Minicucci Marcos F, Azevedo Paula S, Duarte Daniella R, Matsubara Beatriz B, Matsubara Luiz S, Campana Alvaro O, Paiva Sergio A R, Zornoff Leonardo A M
Faculdade de Medicina de Botucatu, UNESP, Botucatu, SP, Brasil.
Arq Bras Cardiol. 2007 Aug;89(2):83-7, 93-8. doi: 10.1590/s0066-782x2007001400004.
To evaluate the differences between three methods for the measurement of experimental infarction in rats in comparison to the traditional method.
Histological analysis of the infarction area (AREA), histological analysis of the internal cavity perimeter (PER) and echocardiogram analysis of the internal perimeter (ECHO) were compared to the traditional method (histological analysis of the epicardial and endocardial circumferences of the infarction region - CIR). Repeated ANOVA measurements were used in conjunction with the Dunn multiple comparison test, the Bland and Altman concordance method and the Spearman correlation test. Significance was established as p < 0.05.
The data of 122 animals were analyzed, 3 to 6 months after the infarction. Infarction size assessments revealed differences between CIR and the other three methods (p < 0.001): CIR = 42.4% (35.9-48.8), PER = 50.3% (39.1-57.0), AREA = 27.3% (20.2-34.3), ECHO = 46.1% (39.9-52.6). Therefore, measurement by area underestimated the infarct size by 15%, whereas the echocardiogram and histological internal perimeter measurements overestimated the infarct size by 4% and 5%, respectively. In relation to ECHO and PER, even though the difference between the methods was only 1.27%, the concordance interval ranged from 24.1% to -26.7%, suggesting a low level of concordance between the methods. In relation to associations, statistically significant correlations were found between: CIR and PER (r = 0.88 and p < 0.0001); CIR and AREA (r = 0.87 and p < 0.0001) and CIR and ECHO (r = 0.42 and p < 0.0001).
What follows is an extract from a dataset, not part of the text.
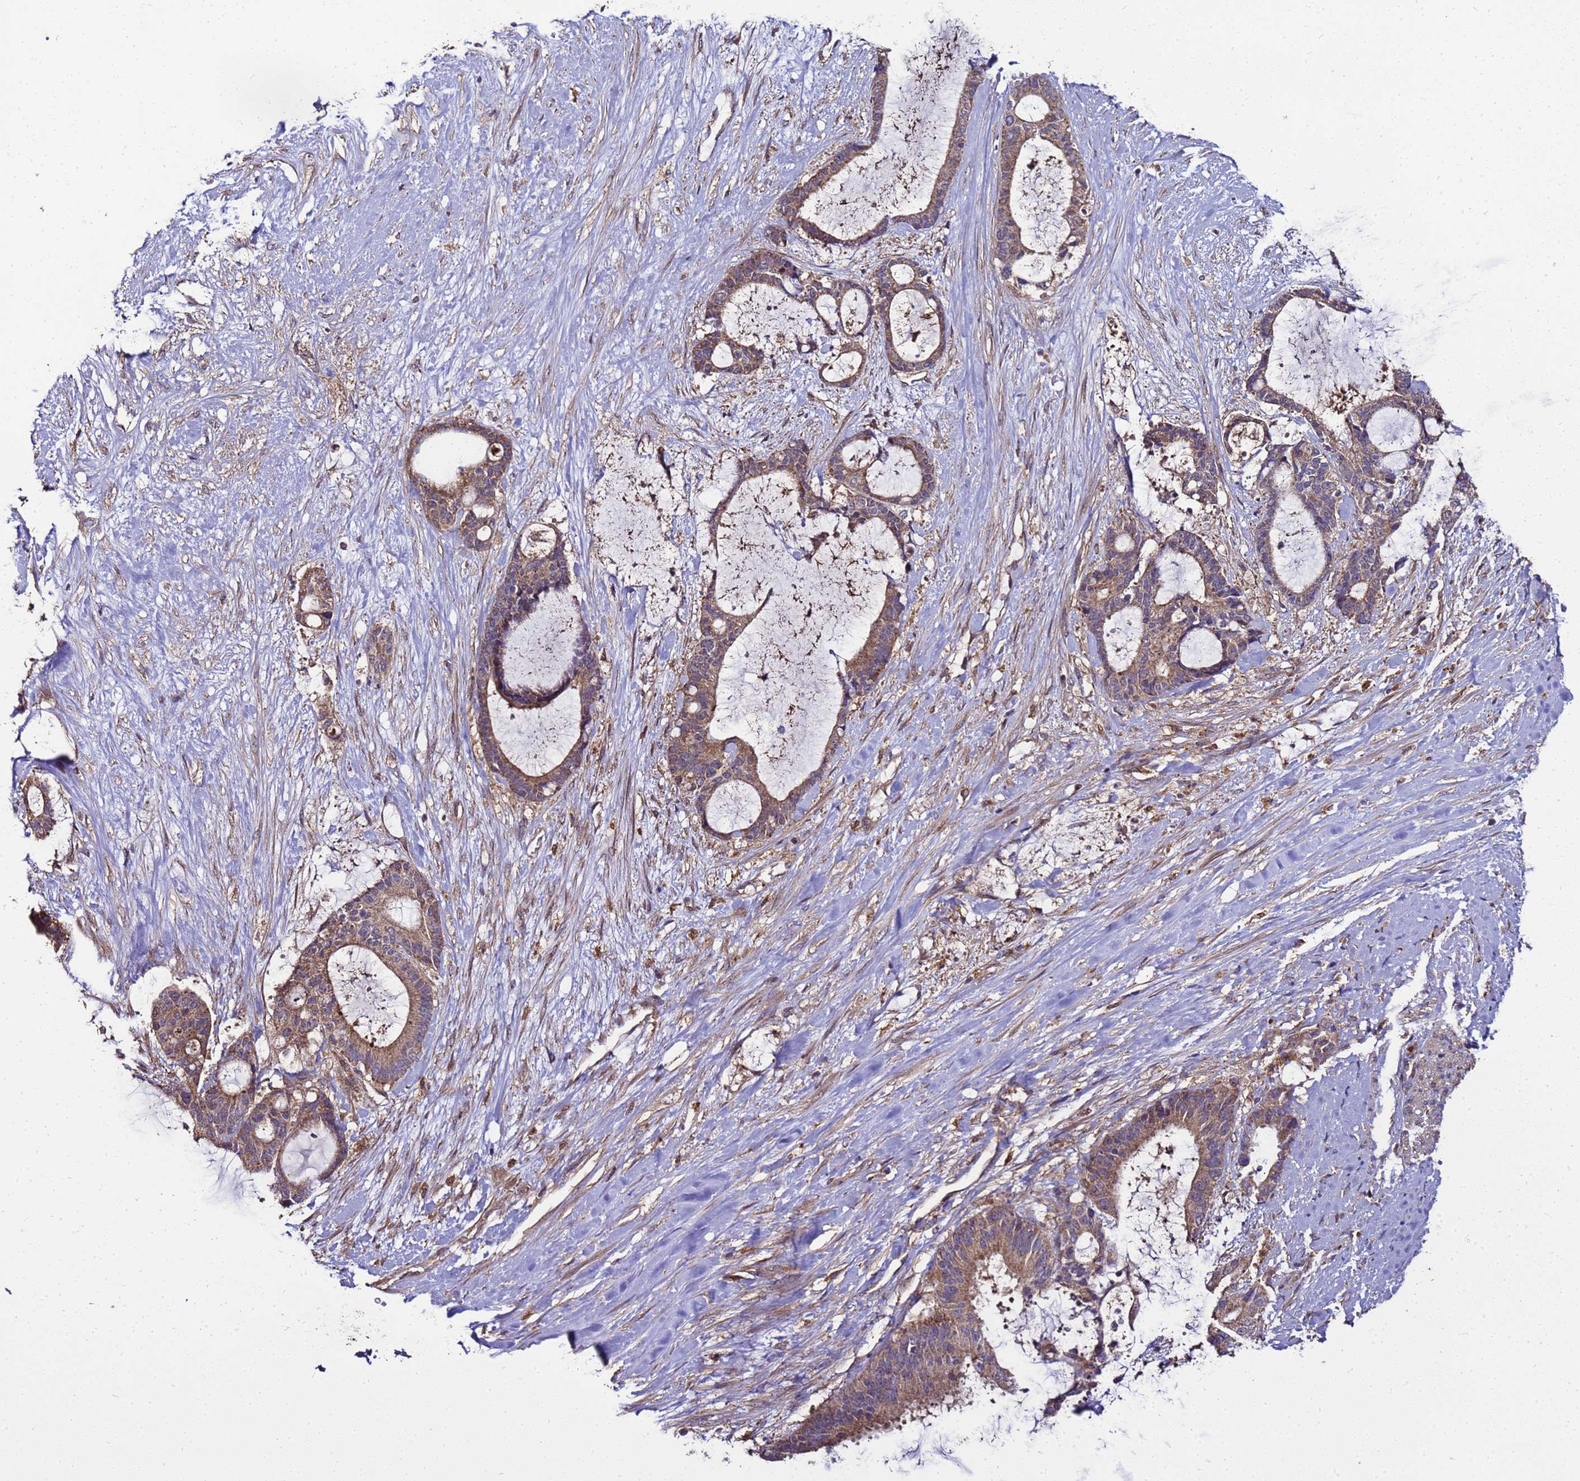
{"staining": {"intensity": "moderate", "quantity": ">75%", "location": "cytoplasmic/membranous"}, "tissue": "liver cancer", "cell_type": "Tumor cells", "image_type": "cancer", "snomed": [{"axis": "morphology", "description": "Normal tissue, NOS"}, {"axis": "morphology", "description": "Cholangiocarcinoma"}, {"axis": "topography", "description": "Liver"}, {"axis": "topography", "description": "Peripheral nerve tissue"}], "caption": "The photomicrograph demonstrates immunohistochemical staining of liver cholangiocarcinoma. There is moderate cytoplasmic/membranous staining is present in about >75% of tumor cells.", "gene": "TRABD", "patient": {"sex": "female", "age": 73}}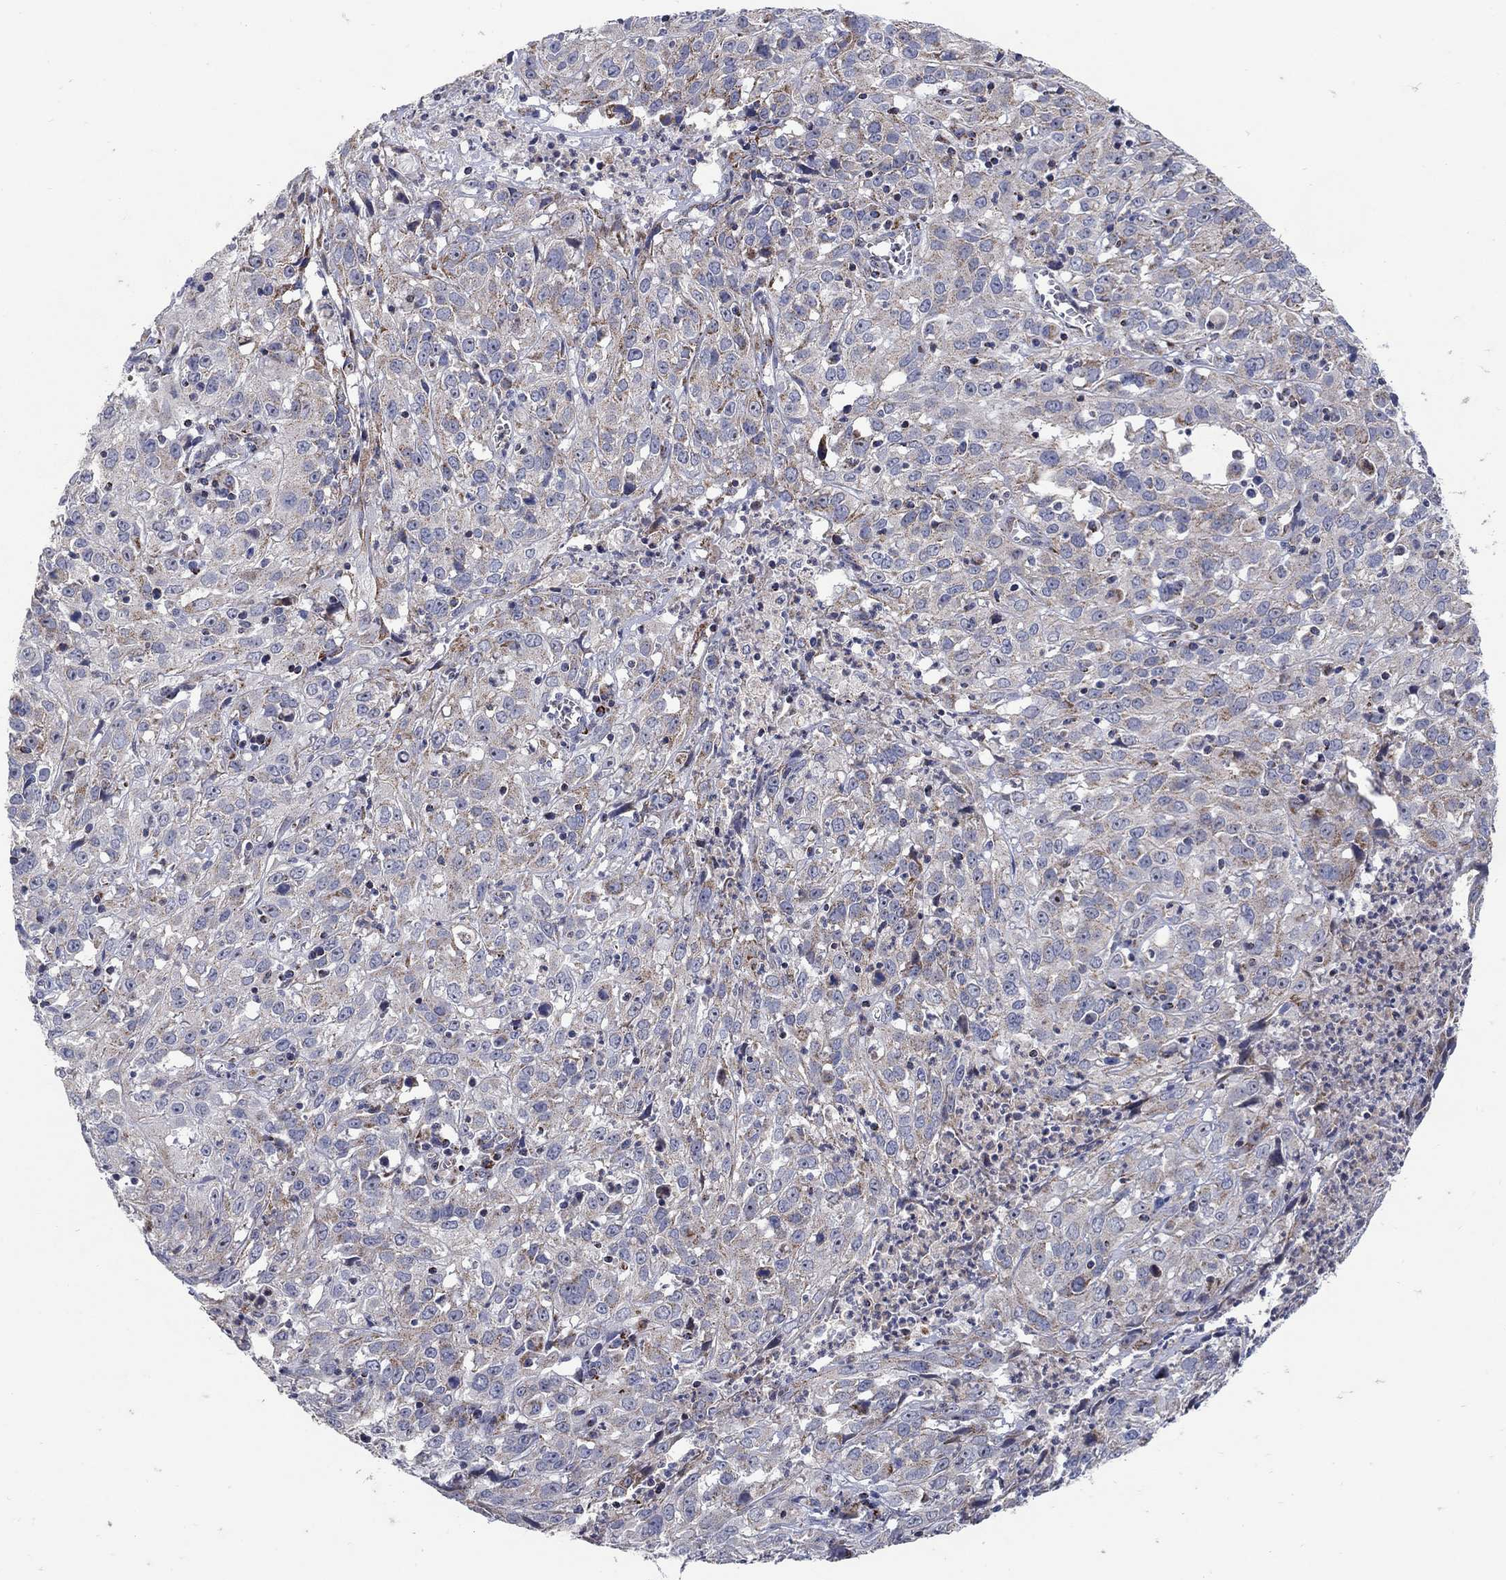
{"staining": {"intensity": "moderate", "quantity": "<25%", "location": "cytoplasmic/membranous"}, "tissue": "cervical cancer", "cell_type": "Tumor cells", "image_type": "cancer", "snomed": [{"axis": "morphology", "description": "Squamous cell carcinoma, NOS"}, {"axis": "topography", "description": "Cervix"}], "caption": "Protein expression analysis of cervical squamous cell carcinoma demonstrates moderate cytoplasmic/membranous positivity in about <25% of tumor cells.", "gene": "HMX2", "patient": {"sex": "female", "age": 32}}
Despite the high level of correlation, there was a low level of concordance between the methods to define infarct size.
与传统方法相比,评估三种测量大鼠实验性梗死的方法之间的差异。
将梗死面积的组织学分析(AREA)、内腔周长的组织学分析(PER)和内腔周长的超声心动图分析(ECHO)与传统方法(梗死区域的心外膜和心内膜周长的组织学分析 - CIR)进行比较。重复方差分析测量与邓恩多重比较检验、布兰德和奥特曼一致性方法以及斯皮尔曼相关性检验结合使用。显著性设定为p < 0.05。
对122只动物在梗死后3至6个月的数据进行了分析。梗死大小评估显示CIR与其他三种方法之间存在差异(p < 0.001):CIR = 42.4%(35.9 - 48.8),PER = 50.3%(39.1 - 57.0),AREA = 27.3%(20.2 - 34.3),ECHO = 46.1%(39.9 - 52.6)。因此,面积测量法低估梗死大小15%,而超声心动图和组织学内腔周长测量法分别高估梗死大小4%和5%。关于ECHO和PER,尽管方法之间的差异仅为1.27%,但一致性区间为24.1%至 - 26.7%,表明方法之间的一致性水平较低。关于相关性,在以下各项之间发现了具有统计学意义的相关性:CIR与PER(r = 0.88且p < 0.0001);CIR与AREA(r = 0.87且p < 0.0001)以及CIR与ECHO(r = 0.42且p < 0.0001)。
尽管相关性水平较高,但定义梗死大小的方法之间的一致性水平较低。